== Document

Instead of going to the clerk for information, as we do at home, you
go to the portier. It is the pride of our average hotel clerk to know
nothing whatever; it is the pride of the portier to know everything. You
ask the portier at what hours the trains leave--he tells you instantly;
or you ask him who is the best physician in town; or what is the hack
tariff; or how many children the mayor has; or what days the galleries
are open, and whether a permit is required, and where you are to get it,
and what you must pay for it; or when the theaters open and close, what
the plays are to be, and the price of seats; or what is the newest thing
in hats; or how the bills of mortality average; or "who struck Billy
Patterson." It does not matter what you ask him: in nine cases out of
ten he knows, and in the tenth case he will find out for you before you
can turn around three times. There is nothing he will not put his hand
to. Suppose you tell him you wish to go from Hamburg to Peking by the
way of Jericho, and are ignorant of routes and prices--the next morning
he will hand you a piece of paper with the whole thing worked out on it
to the last detail. Before you have been long on European soil, you find
yourself still SAYING you are relying on Providence, but when you come
to look closer you will see that in reality you are relying on the
portier. He discovers what is puzzling you, or what is troubling you,
or what your need is, before you can get the half of it out, and he
promptly says, "Leave that to me." Consequently, you easily drift into
the habit of leaving everything to him. There is a certain embarrassment
about applying to the average American hotel clerk, a certain hesitancy,
a sense of insecurity against rebuff; but you feel no embarrassment in
your intercourse with the portier; he receives your propositions with an
enthusiasm which cheers, and plunges into their accomplishment with an
alacrity which almost inebriates. The more requirements you can pile
upon him, the better he likes it. Of course the result is that you cease
from doing anything for yourself. He calls a hack when you want one;
puts you into it; tells the driver whither to take you; receives you
like a long-lost child when you return; sends you about your business,
does all the quarreling with the hackman himself, and pays him his money
out of his own pocket. He sends for your theater tickets, and pays for
them; he sends for any possible article you can require, be it a doctor,
an elephant, or a postage stamp; and when you leave, at last, you will
find a subordinate seated with the cab-driver who will put you in your
railway compartment, buy your tickets, have your baggage weighed, bring
you the printed tags, and tell you everything is in your bill and paid
for. At home you get such elaborate, excellent, and willing service as
this only in the best hotels of our large cities; but in Europe you get
it in the mere back country-towns just as well.

====

- **Given task**
According to the portier passage, why does a traveler easily drift into the habit of leaving everything to the portier? Answer in one to three sentences. Answer using only the portier passage.

== Data records

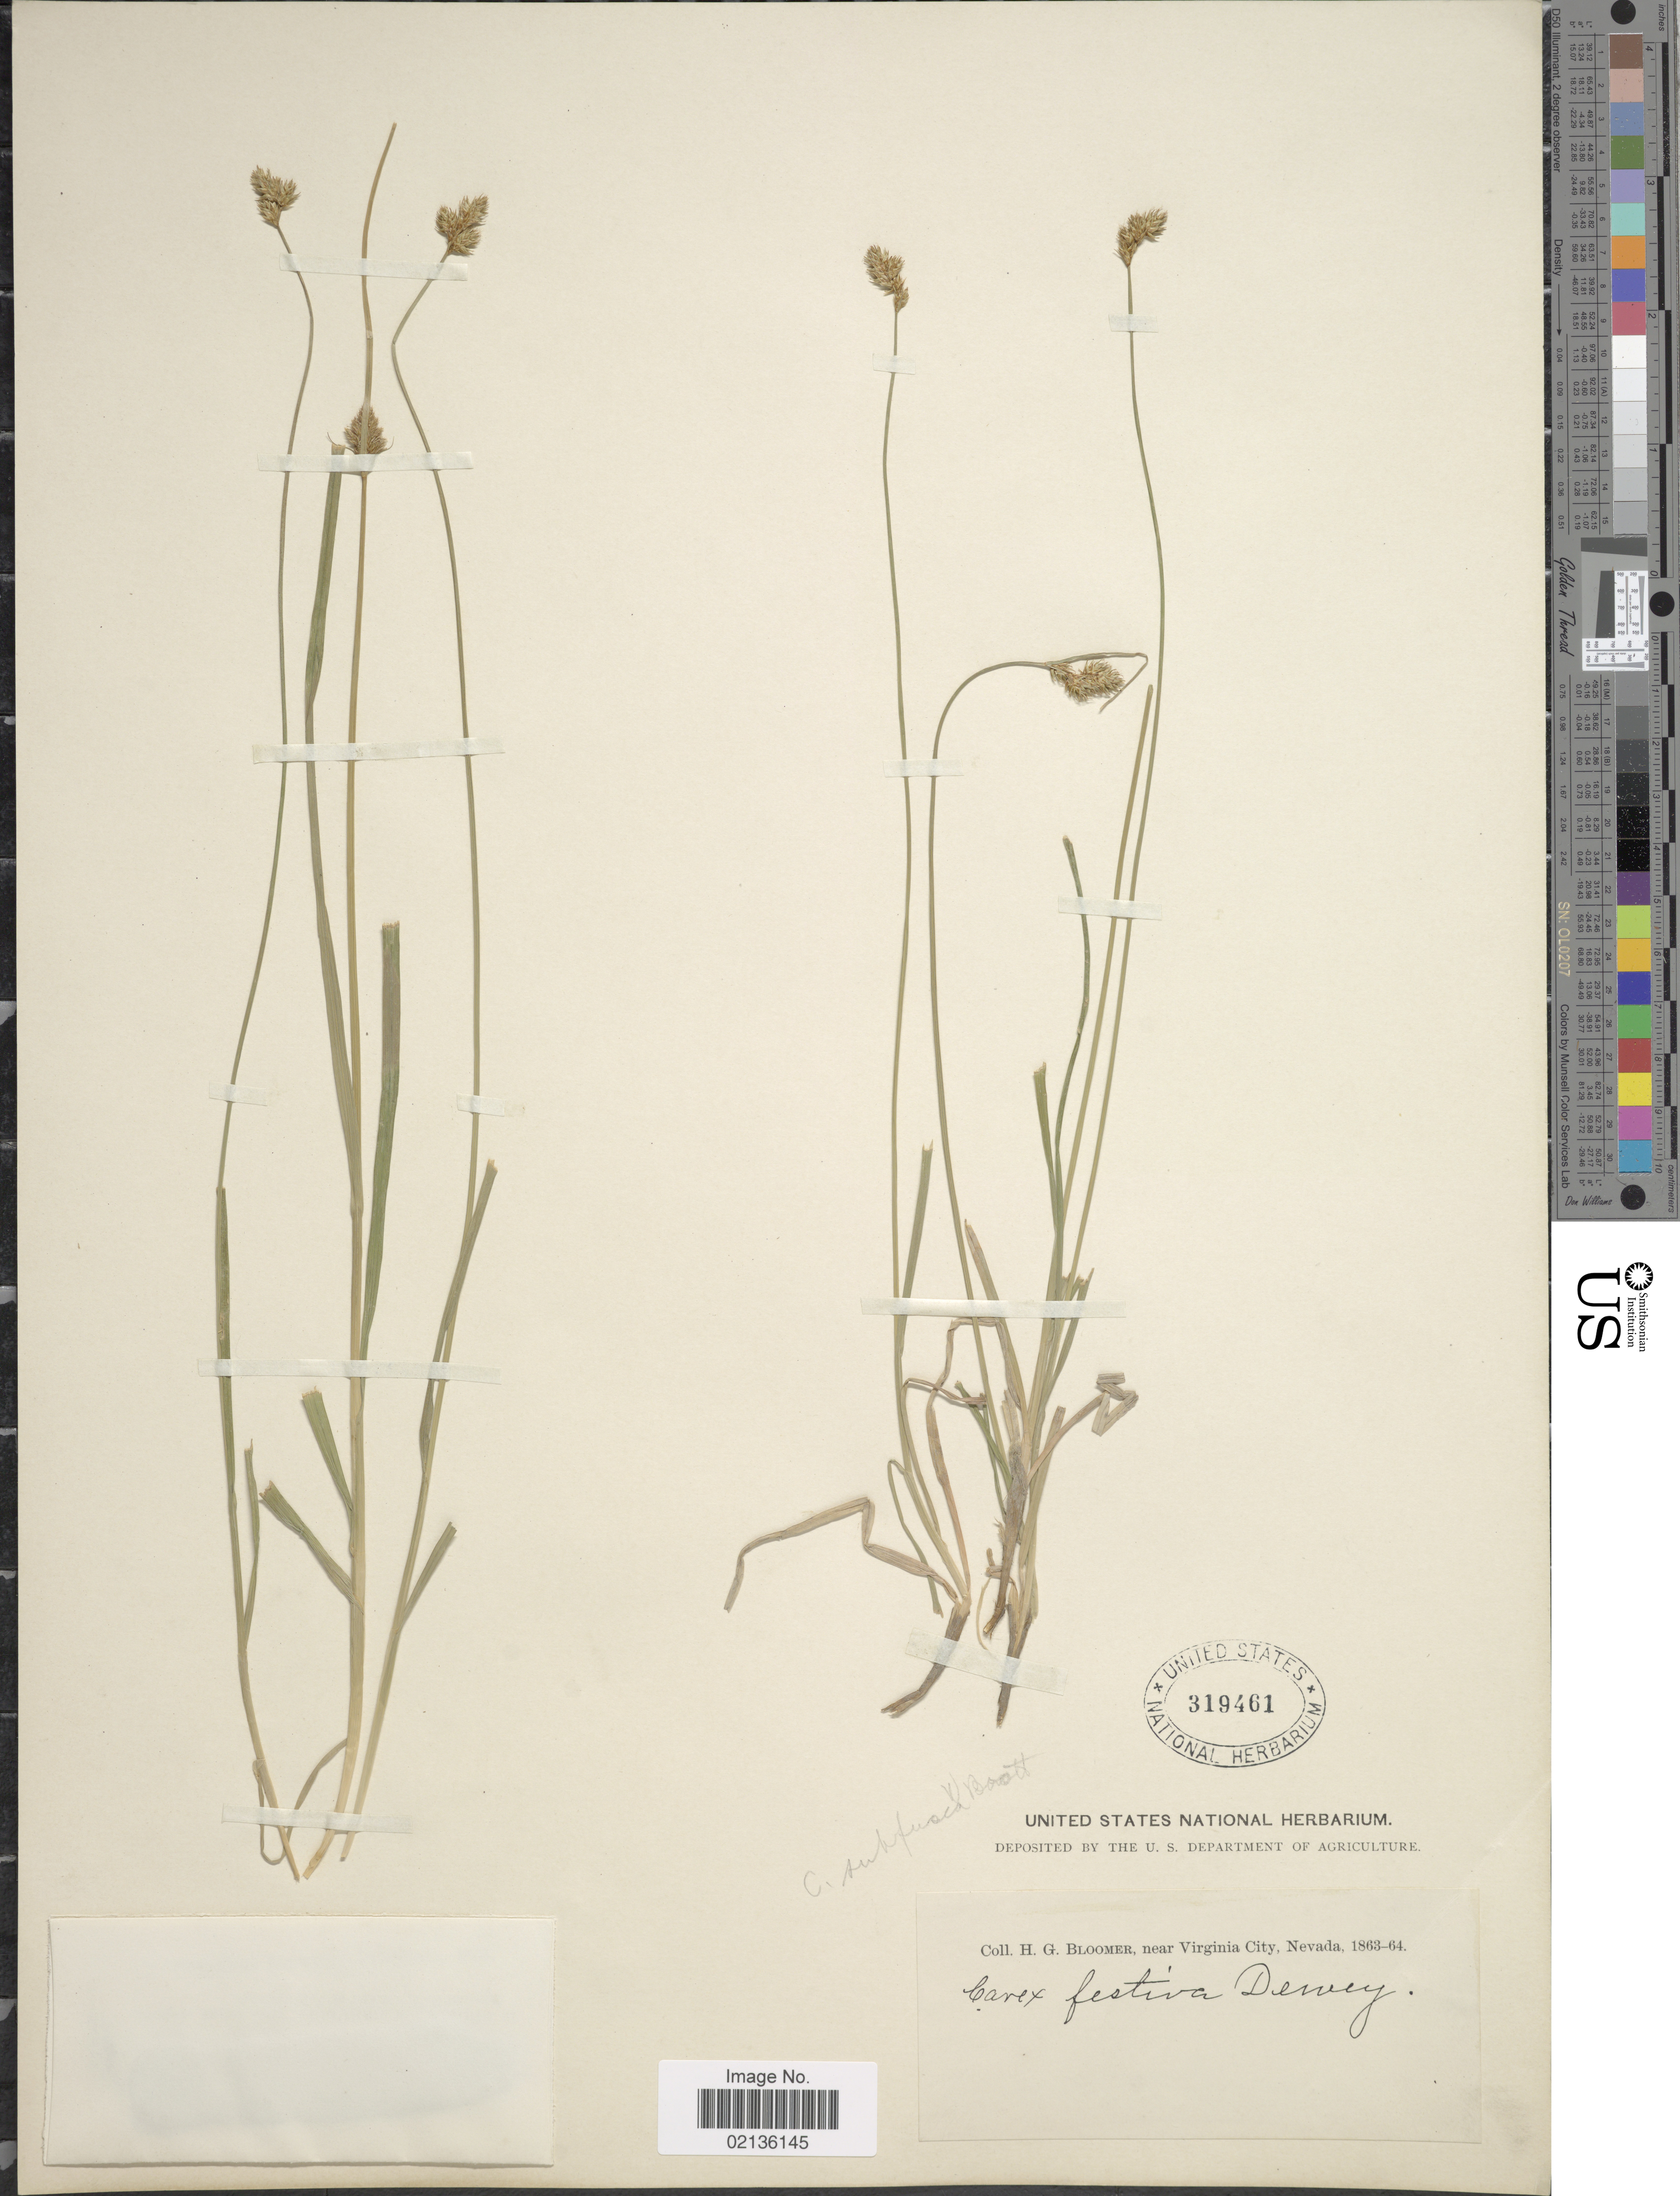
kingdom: Plantae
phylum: Tracheophyta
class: Liliopsida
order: Poales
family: Cyperaceae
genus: Carex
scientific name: Carex subfusca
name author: W. Boott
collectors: H. Bloomer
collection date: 1863/1864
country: United States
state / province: Nevada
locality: Near Virginia City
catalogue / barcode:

====

- **Answer to the task**
The portier works out what is puzzling, troubling, or needed by the traveler before the traveler can get half of it out. He then promptly says, "Leave that to me."